┌─ Reading passage
Hickman played in 1,081 major-league games across 12 seasons and had a .295 average with 59 home runs and 614 runs batted in (RBIs). Despite acquiring the nickname "Piano Legs", he amassed 91 triples and had 72 stolen bases. As a pitcher, he compiled a 10–8 record in 30 games (22 starts) with a 4.28 earned run average (ERA) while striking out 37 batters in 185 innings pitched.

Hickman was not a strong defender, committing 357 errors during his major-league career while posting a .946 fielding percentage. His 87 errors during the 1900 season (86 in 120 games at third base, and one in seven games as an outfielder) are the third-worst in major-league history since 1900, exceeded only by John Gochnaur (98 in 1903) and Bill Keister (97 in 1901). Gochnaur set the record as a shortstop for the 1903 Naps, when Hickman was the team's primary first baseman. Hickman also committed five errors in a single game on September 29, 1905, as a second baseman with the Washington Senators.

Hickman served as an umpire for one major-league game, occurring on April 29, 1907. With no regular umpires present, Hickman (with the Washington Senators) umpired at home and Chief Bender (of the Philadelphia Athletics) umpired at first base.

==Coaching career==
Hickman coached the West Virginia Mountaineers baseball team for four seasons, in 1913 and 1915-1917. His career record was 58-23-1.

===Yearly record===

Statistics overview
| Season | Team | Overall | Conference | Standing | Postseason |
West Virginia Mountaineers (Independent) (1913)
| 1913 | West Virginia | 12–4 |  |  |  |
West Virginia Mountaineers (Independent) (1915–1917)
| 1915 | West Virginia | 19–7–1 |  |  |  |
| 1916 | West Virginia | 17–6 |  |  |  |
| 1917 | West Virginia | 10–6 |  |  |  |
| Total: |  | 58–23–1 |  |  |  |  |  |  |  |

==Later life==
Hickman worked as a scout for the Cleveland baseball franchise for over a decade. He then became involved in politics and was elected mayor of Morgantown, West Virginia, the home of West Virginia University, three times. He also served as a magistrate and sheriff.

Hickman had married in 1913, and had three children. He was a fan of movies, highlighted by a 1915 newspaper article during the silent film era; Marguerite Clark was his favorite actress. Hickman returned to Cleveland for an old-timers' game played on July 29, 1921, along with other former Cleveland players such as Neal Ball, Nap Lajoie, Cy Young, and Chief Zimmer.

Hickman died in Morgantown in 1934, apparently from a heart attack. His widow, Pearl née Taylor, died in 1965.

In 2017, Hickman was inducted to the Sports Hall of Fame at West Virginia University, which noted that he "remains the most prominent player with WVU ties to have played in the major leagues."
└─
__What you need to do__.
(a) Reproduce verbatim the portion of the passage about Hickman that opens with the words containing "Hickman was not" and closes with "at first base.".
(b) According to the passage about Hickman, which actress was his favorite?
┌─ Data under study
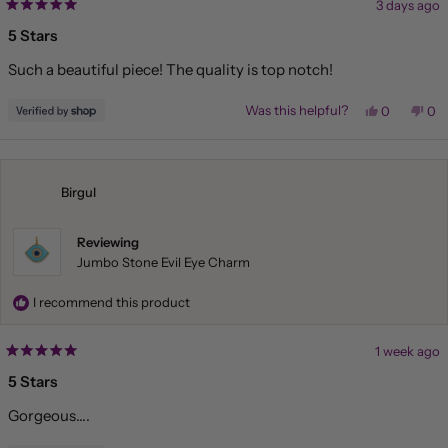
3 days ago
Rated
5
5 Stars
out
of
Such a beautiful piece! The quality is top notch!
5
stars
Yes,
No,
Was this helpful?
0
0
this
people
this
pe
review
voted
rev
vo
from
yes
fr
no
Amy
Am
was
wa
helpful.
not
Birgul
hel
Reviewing
Jumbo Stone Evil Eye Charm
I recommend this product
1 week ago
Rated
5
5 Stars
out
of
Gorgeous….
5
stars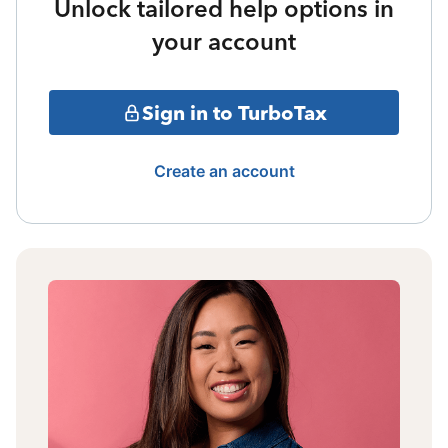
Unlock tailored help options in
your account
Sign in to TurboTax
Create an account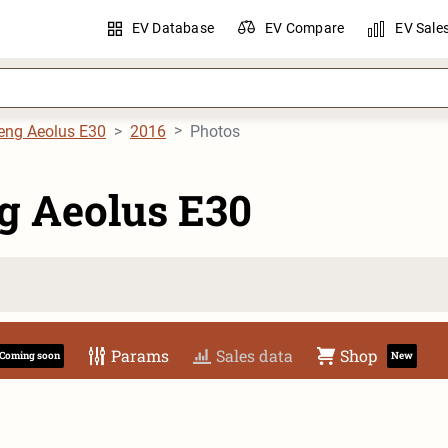
EV Database
EV Compare
EV Sale
eng Aeolus E30
2016
Photos
g Aeolus E30
Params
Sales data
Shop
Coming soon
New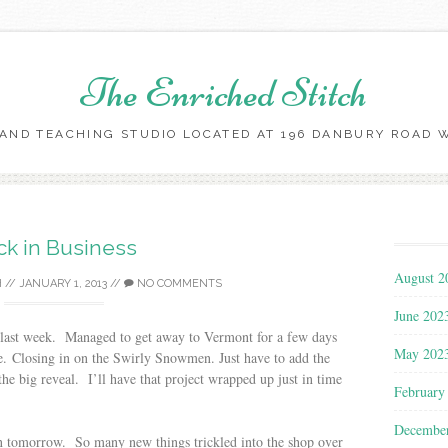
The Enriched Stitch
AND TEACHING STUDIO LOCATED AT 196 DANBURY ROAD WI
Skip
to
content
ck in Business
August 2
H
//
JANUARY 1, 2013
//
NO COMMENTS
June 202
e last week. Managed to get away to Vermont for a few days
May 202
e. Closing in on the Swirly Snowmen. Just have to add the
 the big reveal. I’ll have that project wrapped up just in time
February
Decembe
en tomorrow. So many new things trickled into the shop over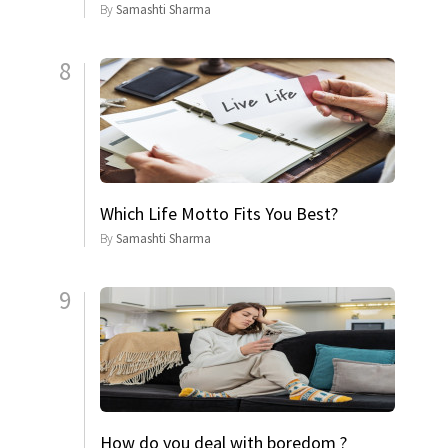
By
Samashti Sharma
8
Which Life Motto Fits You Best?
By
Samashti Sharma
9
How do you deal with boredom ?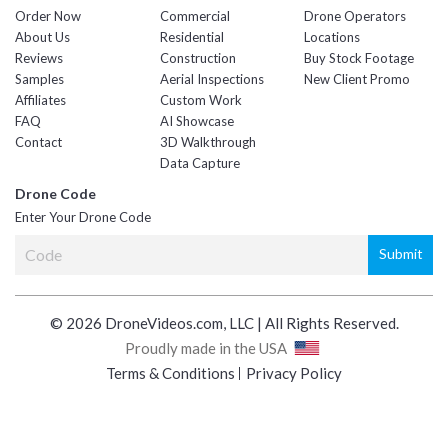
Order Now
Commercial
Drone Operators
About Us
Residential
Locations
Reviews
Construction
Buy Stock Footage
Samples
Aerial Inspections
New Client Promo
Affiliates
Custom Work
FAQ
AI Showcase
Contact
3D Walkthrough
Data Capture
Drone Code
Enter Your Drone Code
© 2026 DroneVideos.com, LLC | All Rights Reserved.
Proudly made in the USA
Terms & Conditions
Privacy Policy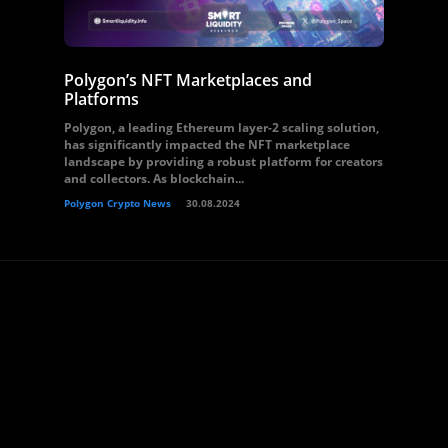
Polygon’s NFT Marketplaces and
Platforms
Polygon, a leading Ethereum layer-2 scaling solution,
has significantly impacted the NFT marketplace
landscape by providing a robust platform for creators
and collectors. As blockchain...
Polygon Crypto News
30.08.2024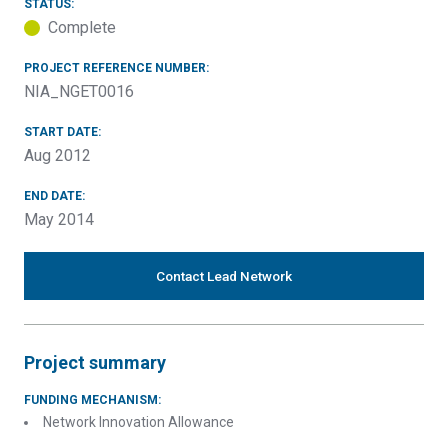
STATUS:
Complete
PROJECT REFERENCE NUMBER:
NIA_NGET0016
START DATE:
Aug 2012
END DATE:
May 2014
Contact Lead Network
Project summary
FUNDING MECHANISM:
Network Innovation Allowance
└─
__Activity answers__.
(a)
Hickman was not a strong defender, committing 357 errors during his major-league career while posting a .946 fielding percentage. His 87 errors during the 1900 season (86 in 120 games at third base, and one in seven games as an outfielder) are the third-worst in major-league history since 1900, exceeded only by John Gochnaur (98 in 1903) and Bill Keister (97 in 1901). Gochnaur set the record as a shortstop for the 1903 Naps, when Hickman was the team's primary first baseman. Hickman also committed five errors in a single game on September 29, 1905, as a second baseman with the Washington Senators.

Hickman served as an umpire for one major-league game, occurring on April 29, 1907. With no regular umpires present, Hickman (with the Washington Senators) umpired at home and Chief Bender (of the Philadelphia Athletics) umpired at first base.

(b) Marguerite Clark